Why These Papers, Why Now?

The type of work performed in the studies under evaluation is quite common in virology because it is a useful way to study molecular determinants of virus adaptation, pathogenesis, and transmission. The reasoning behind the selection by the National Science Advisory Board for Biosecurity of these specific papers for redaction/censorship seems somewhat arbitrary relative to what has previously been published in the field of influenza.

In 2005, the complete sequences for the 1918 pandemic influenza virus were published in Nature and methods describing the rescue of the 1918 virus were published in Science (40, 41). In 2006, both Science and Nature published reports of specific mutations that enable the H5 viral hemagglutinin to bind human, rather than avian, tissues (42, 43). In 2012, a report from the Centers for Disease Control and Prevention that bears striking resemblance, in principle, to the works by Fouchier and Kawaoka was already published in Virology; it describes mutations in an H5N1 virus that confer airborne transmissibility between ferrets (44). Studies have also been published recently that describe mutations enabling other potential pandemic strains to transmit between ferrets (45, 46) or that make currently circulating virus strains more virulent (47).

These are a small fraction of studies published during the past decade that could have been considered controversial (some were controversial at the time, but all were published in full). We know from studies like these that, for example, the 2009 pandemic vaccine protects against the 1918 pandemic virus and thus the 1918 strain is not a pandemic threat at this time (48), nor would it be of any advantage for a bioterrorist to lay his/her hands on it. Other striking examples of achievements based on the free exchange of potentially controversial information are the elimination of SARS corona virus in only 6 months and the fact that the dangers of HIV have been dramatically reduced by the development of effective antiviral treatments. None of this would have been possible without the uncensored exchange of scientific data.

Could the Data from These Two Papers Realistically Be Used to Generate an H5N1 Biologic Weapon?

The answer is simply no. It would be unrealistic to assume that these ferret viruses could be successfully used against humans. Even if the viruses were transmissible between humans and were to cause disease in humans, viable vaccine candidates for H5 viruses do exist and available influenza medications have good activity against H5 strains (49, 50). Additionally, safely generating a stock of highly virulent influenza virus based on raw sequence information would require (i) access to a sophisticated laboratory setting, (ii) proficiency in relevant concepts of molecular biology, and (iii) experience with laboratory methods related to influenza viruses (e.g., rescue by reverse genetics, growth and harvesting of the virus, storage).
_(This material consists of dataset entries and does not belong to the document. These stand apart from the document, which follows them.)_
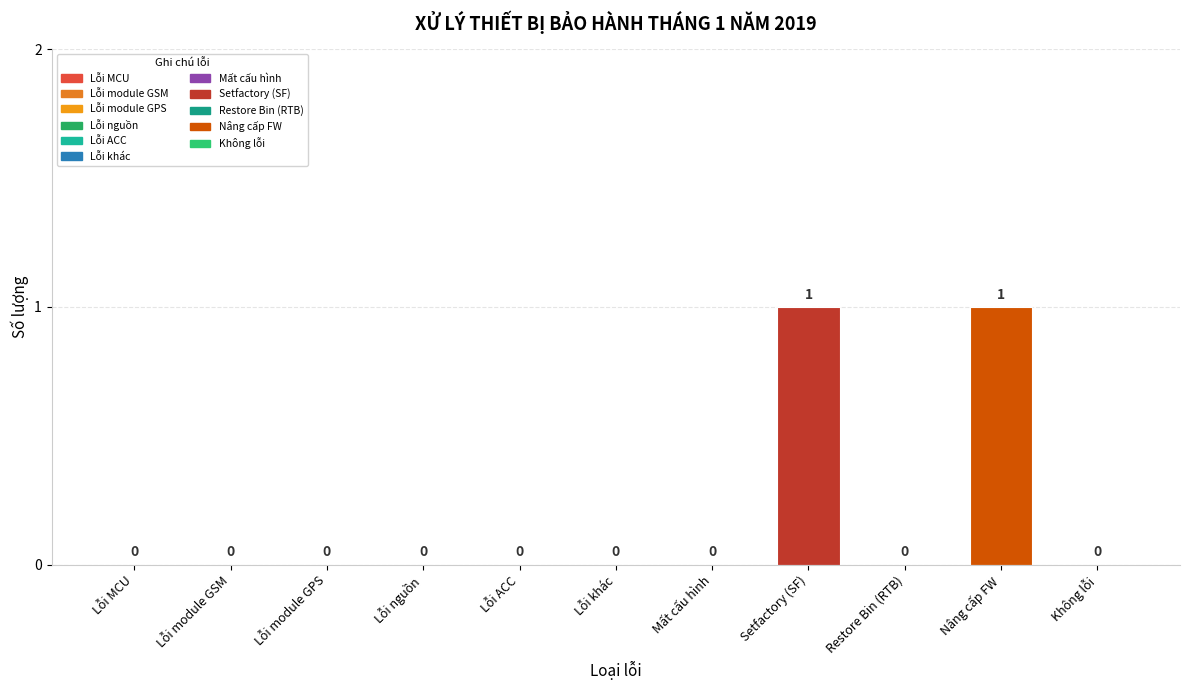

Count the number of values greater than 0.

2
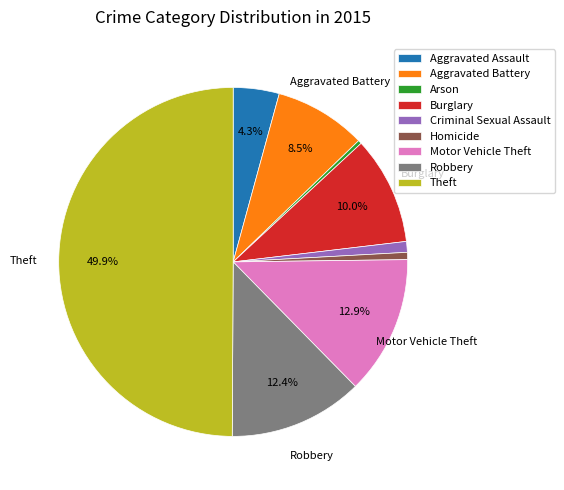

Count the number of slices in the pie.

9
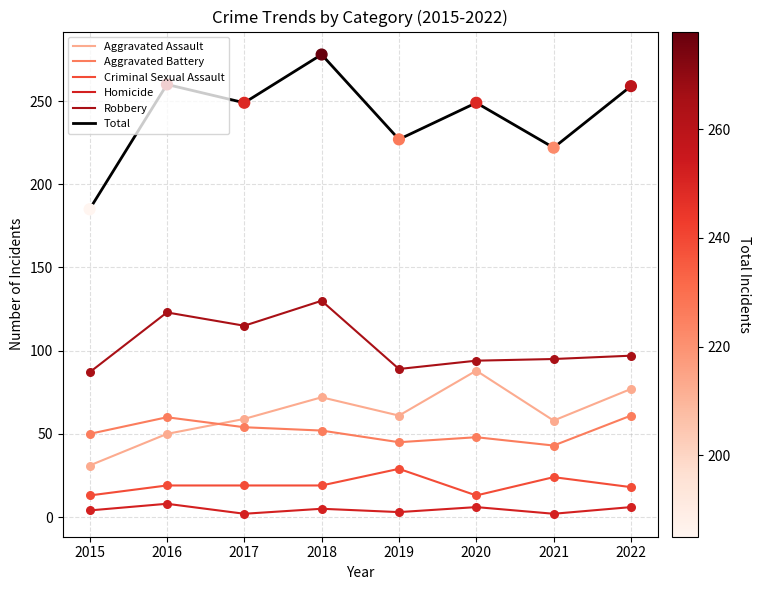

What are all the series names shown in the legend?

Aggravated Assault, Aggravated Battery, Criminal Sexual Assault, Homicide, Robbery, Total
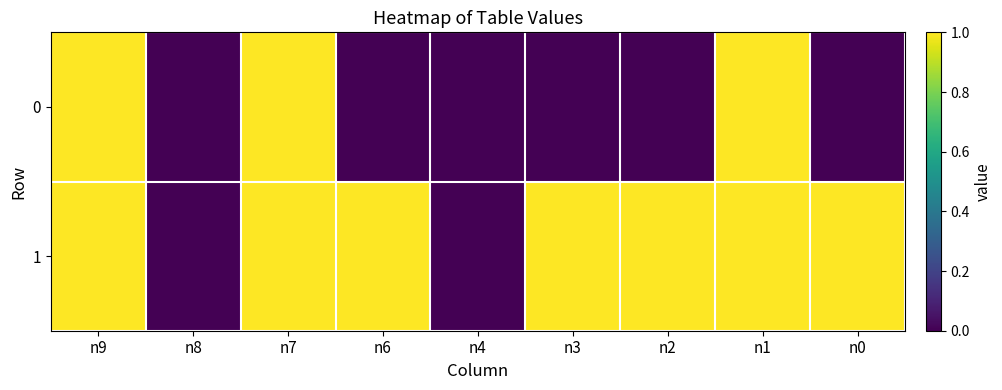

What is the total value across all series at n3?

1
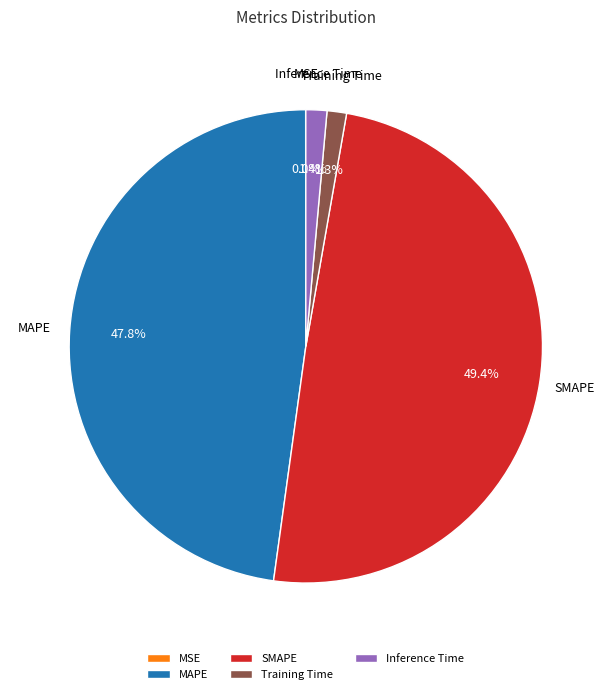

How much of the chart is everything except Inference Time?

98.6%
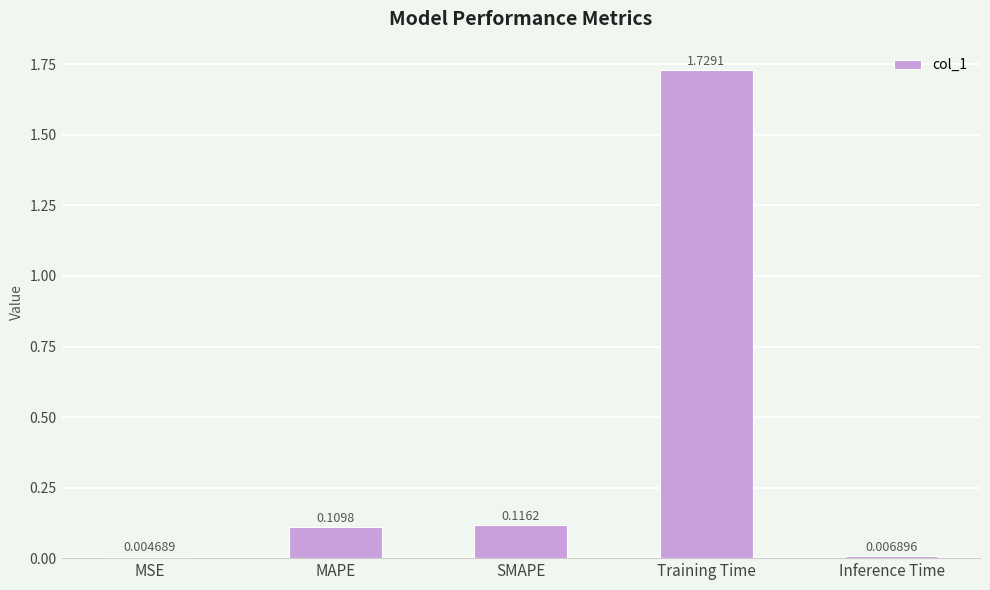

Between MSE and MAPE, which is larger?

MAPE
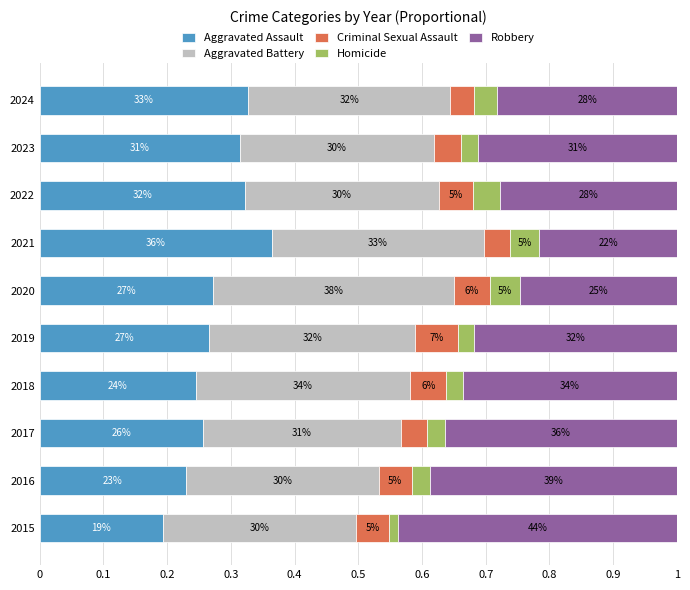

Reading right to left, extract all data points from this chart.

Aggravated Assault: 0.3	0.3	0.3	0.4	0.3	0.3	0.2	0.3	0.2	0.2
Aggravated Battery: 0.3	0.3	0.3	0.3	0.4	0.3	0.3	0.3	0.3	0.3
Criminal Sexual Assault: 0.0	0.0	0.1	0.0	0.1	0.1	0.1	0.0	0.1	0.1
Homicide: 0.0	0.0	0.0	0.0	0.0	0.0	0.0	0.0	0.0	0.0
Robbery: 0.3	0.3	0.3	0.2	0.2	0.3	0.3	0.4	0.4	0.4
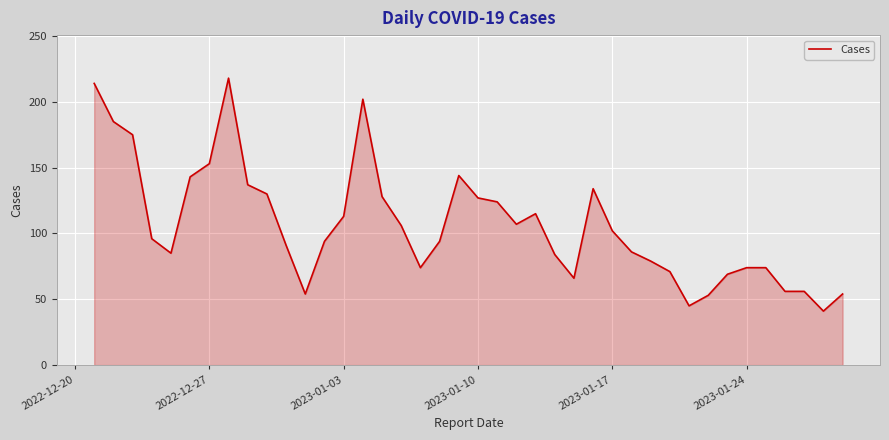

What is the minimum value shown in the chart?

41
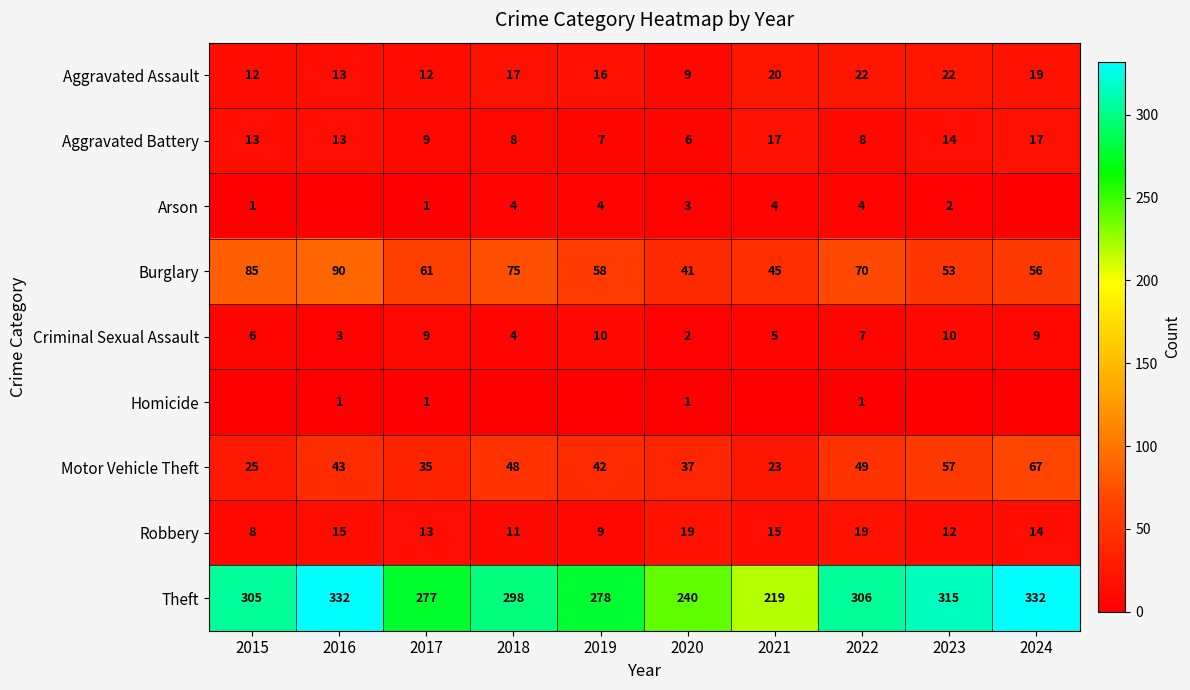

Is it true that Robbery equals 5 at 2020?

False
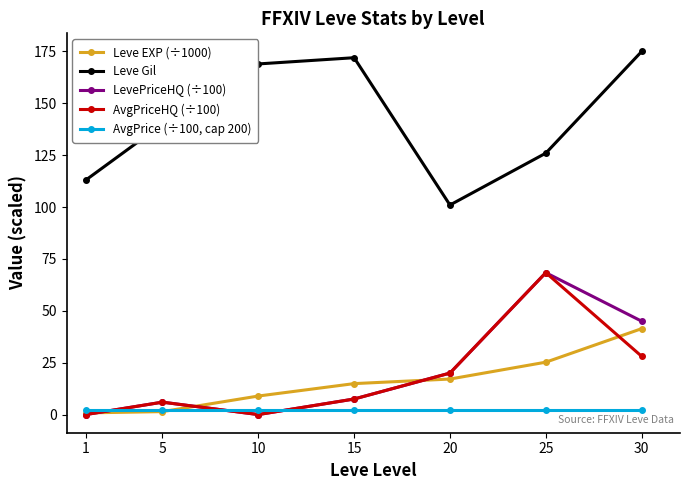

What are all the series names shown in the legend?

Leve EXP (÷1000), Leve Gil, LevePriceHQ (÷100), AvgPriceHQ (÷100), AvgPrice (÷100, cap 200)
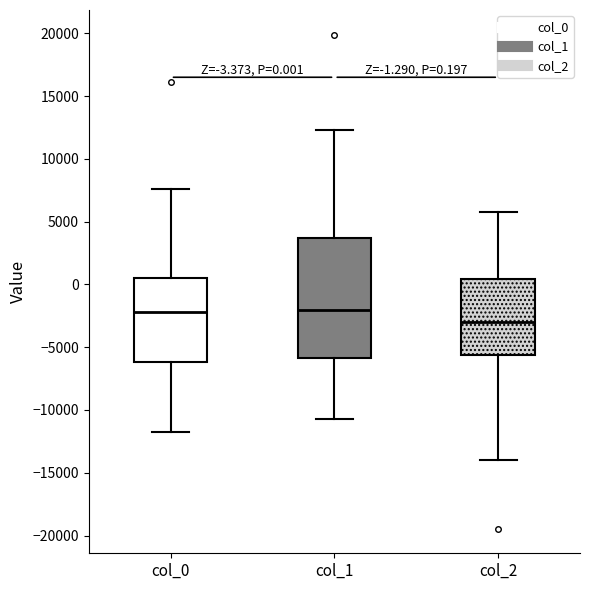

Which box's median line is the lowest?

col_2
In contrast to the expertise and resources that would be required to use nucleic acid sequences for virus production, passing a virus in animals (or humans) to adapt it to a mammalian host would require no training or data, and could likely be done very quickly. Still, this approach is extremely unlikely to be successful. As mentioned earlier, passing viruses in animals typically results in attenuation of the disease phenotype and, perhaps most importantly, this experiment has been and is going on every day in a natural setting. So far, of the likely millions of mammals that have hosted H5 viruses, none of the strains that have emerged are real human pathogens. It would be very difficult for a bioterrorist to come up with a human virus strain that is transmissible and still highly virulent. Under natural conditions, however, there is virtually unlimited allowance for generation of capable viruses, the opportunities for infection of humans are plentiful, and the evolutionary pressures of selection are great. If anyone could do it, Nature could.